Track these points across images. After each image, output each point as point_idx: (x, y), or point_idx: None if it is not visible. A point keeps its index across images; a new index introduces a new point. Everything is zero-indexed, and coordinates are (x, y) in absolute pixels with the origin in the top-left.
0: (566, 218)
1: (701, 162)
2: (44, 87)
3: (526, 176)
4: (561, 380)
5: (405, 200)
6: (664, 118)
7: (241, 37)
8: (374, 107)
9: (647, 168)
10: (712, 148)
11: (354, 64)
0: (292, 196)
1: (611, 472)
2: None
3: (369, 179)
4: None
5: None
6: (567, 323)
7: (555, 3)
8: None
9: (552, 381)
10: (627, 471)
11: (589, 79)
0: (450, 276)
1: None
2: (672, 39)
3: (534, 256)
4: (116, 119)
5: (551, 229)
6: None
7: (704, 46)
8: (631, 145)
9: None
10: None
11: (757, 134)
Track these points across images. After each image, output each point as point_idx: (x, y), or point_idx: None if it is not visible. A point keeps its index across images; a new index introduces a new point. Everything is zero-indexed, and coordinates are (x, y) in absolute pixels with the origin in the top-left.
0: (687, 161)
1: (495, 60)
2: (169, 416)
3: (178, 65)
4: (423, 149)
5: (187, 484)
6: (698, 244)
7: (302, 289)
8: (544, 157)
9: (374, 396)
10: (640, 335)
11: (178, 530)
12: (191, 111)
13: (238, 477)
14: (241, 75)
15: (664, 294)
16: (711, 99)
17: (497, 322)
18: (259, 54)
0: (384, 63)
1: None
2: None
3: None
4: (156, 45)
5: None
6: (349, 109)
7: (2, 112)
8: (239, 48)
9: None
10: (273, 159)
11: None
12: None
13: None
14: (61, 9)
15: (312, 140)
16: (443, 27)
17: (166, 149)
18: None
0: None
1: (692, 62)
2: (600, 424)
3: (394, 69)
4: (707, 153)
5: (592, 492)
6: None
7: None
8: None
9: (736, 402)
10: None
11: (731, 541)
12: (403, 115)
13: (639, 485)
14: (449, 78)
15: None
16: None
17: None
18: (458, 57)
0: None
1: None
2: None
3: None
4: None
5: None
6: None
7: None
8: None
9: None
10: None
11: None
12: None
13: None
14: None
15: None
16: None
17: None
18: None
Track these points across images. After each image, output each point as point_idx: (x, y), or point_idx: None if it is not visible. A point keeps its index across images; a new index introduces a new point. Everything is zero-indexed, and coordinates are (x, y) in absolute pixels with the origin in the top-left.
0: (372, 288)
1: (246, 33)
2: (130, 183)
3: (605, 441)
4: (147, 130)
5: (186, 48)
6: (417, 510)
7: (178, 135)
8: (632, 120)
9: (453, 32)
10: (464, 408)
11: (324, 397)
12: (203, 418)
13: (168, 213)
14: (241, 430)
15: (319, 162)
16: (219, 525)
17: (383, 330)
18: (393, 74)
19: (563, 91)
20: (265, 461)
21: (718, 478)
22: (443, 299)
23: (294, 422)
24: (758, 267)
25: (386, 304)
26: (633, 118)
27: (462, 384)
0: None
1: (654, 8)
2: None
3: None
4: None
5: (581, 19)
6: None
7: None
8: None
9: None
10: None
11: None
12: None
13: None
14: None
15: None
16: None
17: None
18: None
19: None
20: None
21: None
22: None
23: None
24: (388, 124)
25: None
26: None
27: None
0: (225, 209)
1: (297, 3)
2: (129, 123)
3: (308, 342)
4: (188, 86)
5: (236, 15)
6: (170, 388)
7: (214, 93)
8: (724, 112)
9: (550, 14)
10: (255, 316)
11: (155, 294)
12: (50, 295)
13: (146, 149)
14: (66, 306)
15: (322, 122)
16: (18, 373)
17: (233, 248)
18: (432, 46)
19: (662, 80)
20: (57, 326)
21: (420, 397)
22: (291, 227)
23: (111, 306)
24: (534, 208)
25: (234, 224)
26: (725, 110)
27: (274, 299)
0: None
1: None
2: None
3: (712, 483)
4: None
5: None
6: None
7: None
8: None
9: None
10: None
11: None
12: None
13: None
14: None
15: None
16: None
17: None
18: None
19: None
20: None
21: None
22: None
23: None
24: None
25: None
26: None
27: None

________________

▶ [PROBLEM TO WORK ON]
Reproduce the listing verbatim from its start through the line containing "11: (757, 134)", with both ends included.

▶ [RESULT]
Track these points across images. After each image, output each point as point_idx: (x, y), or point_idx: None if it is not visible. A point keeps its index across images; a new index introduces a new point. Everything is zero-indexed, and coordinates are (x, y) in absolute pixels with the origin in the top-left.
0: (566, 218)
1: (701, 162)
2: (44, 87)
3: (526, 176)
4: (561, 380)
5: (405, 200)
6: (664, 118)
7: (241, 37)
8: (374, 107)
9: (647, 168)
10: (712, 148)
11: (354, 64)
0: (292, 196)
1: (611, 472)
2: None
3: (369, 179)
4: None
5: None
6: (567, 323)
7: (555, 3)
8: None
9: (552, 381)
10: (627, 471)
11: (589, 79)
0: (450, 276)
1: None
2: (672, 39)
3: (534, 256)
4: (116, 119)
5: (551, 229)
6: None
7: (704, 46)
8: (631, 145)
9: None
10: None
11: (757, 134)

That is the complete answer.